Por muy grave que sea una situación, si tenemos opciones para llegar a solucionarla, lo que tenemos que hacer en centrarnos en elegir la que nos ofrezca más garantías de éxito. Si, por lo contrario, no se puede resolver, de nada servirá que nos pasemos el día dándole vueltas, porque lo único que conseguiremos es generar unos niveles de toxicidad en nuestro organismo que acabarán minando nuestras fuerzas, unas fuerzas que deberíamos invertir en crearnos nuevas oportunidades, ya sean laborales, sentimentales, formativas o simplemente vitales.
Mientras estemos vivos, siempre tendremos oportunidades de hacer muchas cosas. Lo único que necesitamos es tener ganas de experimentar cosas nuevas capaces de seguir emocionándonos.

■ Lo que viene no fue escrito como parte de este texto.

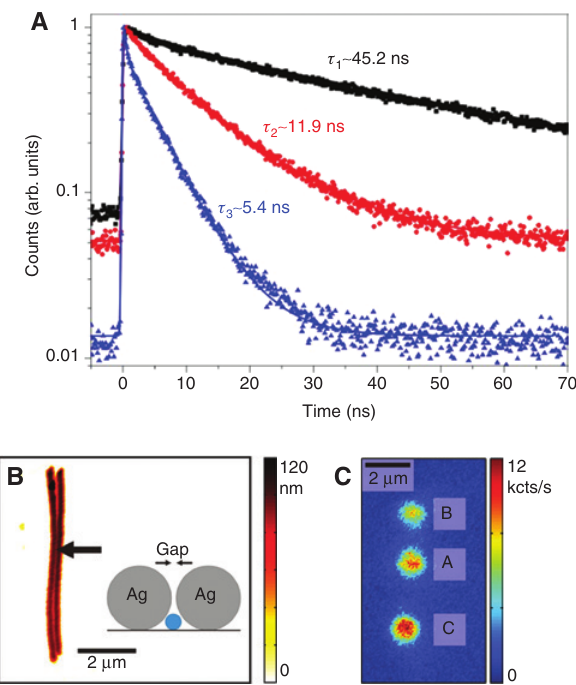
Figure 5: (A) Lifetime measurements of one NV center when located on the glass substrate (black) after coupling to a single nanowire (red) and after locating in the gap between two nanowires (blue). (B) AFM topo- graphy image of two parallel nanowires (the black arrow indicates the location of the NV center) and sketch of the system in the transverse plane. (C) Fluorescence image of the dual wire structure when the NV center is continuously excited. All graphs are taken from Ref.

A cualquier edad y sea cual sea nuestro estado físico o psíquico podemos encontrar infinidad de opciones a nuestro alcance que nos permitirán salir de los círculos viciosos en los que nuestras emociones nos hayan podido enredar durante años. Sólo hemos de atrevernos a mirar las mismas cosas desde otros ángulos y a pasar todas las páginas en las que nos hayamos sentido atascados para avanzar sin miedo hacia todo lo que nos queda por descubrir de nosotros mismos y de los demás.